Por fim, ressaltamos que a construção de cisternas de placas e o incentivo ao

uso de outras fontes de captação e acumulação de água, embora amenizem os efeitos

das secas e possibilitem a permanência do homem no meio rural, ainda não são

suficientes para as transformações socioeconômicas e a consolidação do paradigma da

sustentabilidade no Cariri Paraibano.

Notas

1. As reflexões que apresentamos neste estão relacionadas ao projeto de pesquisa

Políticas públicas e tecnologias sociais para convivência com o semiárido: um olhar

sobre as experiências de uso e manejo de água no Cariri Paraibano. A pesquisa está

sendo desenvolvida no Departamento de Geociências da Universidade Federal da

Paraíba e conta com apoio financeiro do Conselho Nacional de Desenvolvimento

Científico e Tecnológico (CNPq).

2. Trata-se de uma prática política na qual os grupos políticos e seus aliados se

aproveitam das secas periódicas que ocorrem na região Nordeste para se apropriarem de

recursos públicos com o pretexto de combatê-las.

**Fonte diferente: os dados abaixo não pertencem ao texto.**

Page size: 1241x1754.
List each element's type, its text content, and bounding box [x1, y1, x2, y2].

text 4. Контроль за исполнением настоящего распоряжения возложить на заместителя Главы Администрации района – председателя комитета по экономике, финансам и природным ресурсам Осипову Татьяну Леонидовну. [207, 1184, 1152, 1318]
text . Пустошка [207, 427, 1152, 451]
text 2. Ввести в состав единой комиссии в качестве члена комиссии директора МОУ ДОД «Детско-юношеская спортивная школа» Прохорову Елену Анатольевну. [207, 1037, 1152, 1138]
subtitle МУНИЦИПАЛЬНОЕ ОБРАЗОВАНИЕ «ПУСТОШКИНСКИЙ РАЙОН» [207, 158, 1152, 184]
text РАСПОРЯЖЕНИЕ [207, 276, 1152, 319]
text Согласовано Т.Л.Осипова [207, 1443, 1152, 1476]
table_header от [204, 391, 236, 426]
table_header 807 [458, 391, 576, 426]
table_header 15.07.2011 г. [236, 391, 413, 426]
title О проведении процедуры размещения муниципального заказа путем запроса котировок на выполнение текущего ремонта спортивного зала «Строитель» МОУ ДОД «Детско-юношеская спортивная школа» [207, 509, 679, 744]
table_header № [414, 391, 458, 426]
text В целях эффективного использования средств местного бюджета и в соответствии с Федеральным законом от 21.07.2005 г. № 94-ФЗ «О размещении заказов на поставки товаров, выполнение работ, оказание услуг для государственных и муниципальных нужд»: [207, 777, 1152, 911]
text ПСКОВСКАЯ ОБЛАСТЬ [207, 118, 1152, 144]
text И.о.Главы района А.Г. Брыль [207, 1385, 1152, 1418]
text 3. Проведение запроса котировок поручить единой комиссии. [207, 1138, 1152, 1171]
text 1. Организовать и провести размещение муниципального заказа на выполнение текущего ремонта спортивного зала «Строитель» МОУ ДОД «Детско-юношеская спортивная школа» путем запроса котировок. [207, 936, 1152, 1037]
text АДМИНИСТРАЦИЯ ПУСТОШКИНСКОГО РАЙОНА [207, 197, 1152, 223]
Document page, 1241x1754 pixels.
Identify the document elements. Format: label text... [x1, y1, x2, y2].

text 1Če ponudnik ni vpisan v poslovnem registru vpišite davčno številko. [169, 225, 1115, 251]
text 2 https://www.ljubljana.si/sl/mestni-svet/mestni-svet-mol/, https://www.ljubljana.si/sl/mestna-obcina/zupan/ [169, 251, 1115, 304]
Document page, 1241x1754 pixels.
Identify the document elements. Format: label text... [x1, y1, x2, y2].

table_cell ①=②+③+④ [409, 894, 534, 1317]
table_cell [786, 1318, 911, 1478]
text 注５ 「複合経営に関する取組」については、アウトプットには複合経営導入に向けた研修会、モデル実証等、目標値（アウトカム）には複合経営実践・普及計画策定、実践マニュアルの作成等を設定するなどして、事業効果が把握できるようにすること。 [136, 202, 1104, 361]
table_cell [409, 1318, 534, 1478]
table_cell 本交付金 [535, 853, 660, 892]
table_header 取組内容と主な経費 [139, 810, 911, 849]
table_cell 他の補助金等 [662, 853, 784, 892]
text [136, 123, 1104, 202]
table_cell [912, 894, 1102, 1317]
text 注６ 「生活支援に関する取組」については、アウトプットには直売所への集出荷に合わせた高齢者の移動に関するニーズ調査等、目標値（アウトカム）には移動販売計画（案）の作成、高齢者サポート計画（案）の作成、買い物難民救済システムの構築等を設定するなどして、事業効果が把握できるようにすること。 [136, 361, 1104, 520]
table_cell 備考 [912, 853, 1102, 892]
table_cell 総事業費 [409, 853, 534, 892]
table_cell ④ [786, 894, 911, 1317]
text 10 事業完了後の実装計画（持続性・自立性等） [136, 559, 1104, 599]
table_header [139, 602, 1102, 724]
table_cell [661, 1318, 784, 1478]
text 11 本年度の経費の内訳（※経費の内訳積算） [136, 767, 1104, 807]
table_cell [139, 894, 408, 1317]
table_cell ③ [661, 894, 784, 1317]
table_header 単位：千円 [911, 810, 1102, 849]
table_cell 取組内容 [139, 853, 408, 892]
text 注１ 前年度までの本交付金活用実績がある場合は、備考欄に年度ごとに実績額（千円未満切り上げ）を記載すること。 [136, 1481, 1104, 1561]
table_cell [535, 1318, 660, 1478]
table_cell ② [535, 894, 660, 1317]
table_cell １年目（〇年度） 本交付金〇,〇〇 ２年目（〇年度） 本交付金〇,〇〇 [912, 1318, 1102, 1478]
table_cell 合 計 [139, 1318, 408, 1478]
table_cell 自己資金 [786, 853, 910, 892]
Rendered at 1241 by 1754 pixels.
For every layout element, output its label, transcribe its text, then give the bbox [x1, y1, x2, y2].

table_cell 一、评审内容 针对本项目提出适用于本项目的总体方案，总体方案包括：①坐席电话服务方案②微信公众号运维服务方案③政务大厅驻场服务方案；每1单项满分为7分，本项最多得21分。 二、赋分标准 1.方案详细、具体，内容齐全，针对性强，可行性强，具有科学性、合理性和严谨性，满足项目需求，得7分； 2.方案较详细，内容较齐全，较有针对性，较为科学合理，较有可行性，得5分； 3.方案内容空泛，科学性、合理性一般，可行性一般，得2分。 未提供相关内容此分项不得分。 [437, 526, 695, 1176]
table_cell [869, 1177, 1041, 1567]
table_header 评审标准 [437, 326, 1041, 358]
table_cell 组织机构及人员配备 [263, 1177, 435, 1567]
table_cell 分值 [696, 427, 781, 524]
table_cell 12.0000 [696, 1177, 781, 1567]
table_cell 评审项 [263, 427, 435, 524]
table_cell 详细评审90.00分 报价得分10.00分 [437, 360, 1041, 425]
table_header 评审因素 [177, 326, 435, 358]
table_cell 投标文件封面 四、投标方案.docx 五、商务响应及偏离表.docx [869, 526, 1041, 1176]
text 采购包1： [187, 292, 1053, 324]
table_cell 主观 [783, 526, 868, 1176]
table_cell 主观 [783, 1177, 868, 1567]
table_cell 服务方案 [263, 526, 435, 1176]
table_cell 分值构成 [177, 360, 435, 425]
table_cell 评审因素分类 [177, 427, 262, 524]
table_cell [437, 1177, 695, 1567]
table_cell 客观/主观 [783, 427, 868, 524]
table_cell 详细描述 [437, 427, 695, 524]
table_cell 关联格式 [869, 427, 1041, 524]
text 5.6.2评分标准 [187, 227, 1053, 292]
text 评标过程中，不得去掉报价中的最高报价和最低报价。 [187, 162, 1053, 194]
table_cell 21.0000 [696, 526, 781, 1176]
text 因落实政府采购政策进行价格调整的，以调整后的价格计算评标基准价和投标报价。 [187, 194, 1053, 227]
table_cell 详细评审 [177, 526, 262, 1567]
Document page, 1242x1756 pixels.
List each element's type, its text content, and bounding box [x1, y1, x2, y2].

3. Em seu sentido etimológico, oligarquia significa que a autoridade se concentra nas

mãos de um número reduzido de pessoas, podendo estas pertencerem a mesma classe

social, família ou partido político. O sistema oligárquico brasileiro se fundamentou na

estrutura familiar e na classe dos proprietários de terra. (FERREIRA, 1993).

4. Rios que correm durante a época das chuvas. Estes rios, segundo o linguajar dos

sertanejos, “cortam” na época das chuvas.

5. Descrições detalhadas sobre essas tecnologias e tantas outras podem ser encontradas

em Malvezzi (2007, Duarte (2002) e Duque (2001).